START Data under study
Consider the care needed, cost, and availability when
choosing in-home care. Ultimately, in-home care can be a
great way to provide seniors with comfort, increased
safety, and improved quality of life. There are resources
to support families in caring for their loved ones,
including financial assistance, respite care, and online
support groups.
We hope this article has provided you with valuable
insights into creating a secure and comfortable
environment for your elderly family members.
END Data under study
### Exercise goal
For each record above, give it again without a single change.

### Exercise result
Consider the care needed, cost, and availability when
choosing in-home care. Ultimately, in-home care can be a
great way to provide seniors with comfort, increased
safety, and improved quality of life. There are resources
to support families in caring for their loved ones,
including financial assistance, respite care, and online
support groups.
We hope this article has provided you with valuable
insights into creating a secure and comfortable
environment for your elderly family members.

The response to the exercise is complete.